Tip: Use a higher error correction level (Q or H) if you plan to print the QR code or overlay a logo on top of it — the extra redundancy lets scanners still read it even if part is obscured.
Enter data above to generate
Size
Error correction
Colors
How QR codes work

A QR code is a grid of black and white modules that encodes text as a visual pattern. A camera locates the three square finder patterns in the corners, calculates orientation, then reads the data. Reed–Solomon error correction is built in — the code stays scannable even when partially damaged or covered.
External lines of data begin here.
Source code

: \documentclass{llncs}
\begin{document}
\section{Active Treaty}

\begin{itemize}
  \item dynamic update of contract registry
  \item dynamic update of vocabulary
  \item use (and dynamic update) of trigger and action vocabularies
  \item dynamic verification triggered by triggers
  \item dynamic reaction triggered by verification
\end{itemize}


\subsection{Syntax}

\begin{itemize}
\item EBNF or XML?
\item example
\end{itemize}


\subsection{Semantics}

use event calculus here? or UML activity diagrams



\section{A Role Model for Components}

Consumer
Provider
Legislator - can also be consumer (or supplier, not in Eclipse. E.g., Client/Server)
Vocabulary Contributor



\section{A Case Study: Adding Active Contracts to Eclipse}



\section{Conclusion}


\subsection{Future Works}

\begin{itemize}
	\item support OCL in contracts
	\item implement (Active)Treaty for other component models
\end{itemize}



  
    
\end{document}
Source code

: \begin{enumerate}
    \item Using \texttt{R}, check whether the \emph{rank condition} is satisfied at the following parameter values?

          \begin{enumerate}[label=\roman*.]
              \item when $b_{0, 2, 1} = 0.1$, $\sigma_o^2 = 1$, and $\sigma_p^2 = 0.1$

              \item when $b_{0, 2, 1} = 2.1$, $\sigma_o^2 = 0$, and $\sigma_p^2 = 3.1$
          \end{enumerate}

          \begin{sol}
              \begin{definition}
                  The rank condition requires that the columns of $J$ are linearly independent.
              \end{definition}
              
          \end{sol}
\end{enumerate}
Error correction trade-off

L (7% damage recoverable), M (15%), Q (25%), H (30%). Higher levels make the code denser and larger but more resilient. Use H if the code will be printed small, placed on a curved surface, or overlaid with a logo. Use L or M when space is tight.

What each type encodes

URL — a link that opens in the browser. WiFi — SSID, password, and security type so phones can join without typing. Contact — a vCard phones can save to contacts. Email/SMS — pre-fills recipient and message body.

Size and version

Version 1 is 21×21 modules; each step up adds 4 modules per side (up to Version 40 at 177×177). More data or higher error correction = larger code. The generator automatically picks the smallest version that fits your content at the chosen correction level.

Printing tips

Always preserve the quiet zone — the white border around the code (minimum 4 modules wide). Don't scale below ~2 cm for phone scanning. Test before printing in bulk. Black modules on white background scan most reliably; avoid low-contrast color combinations.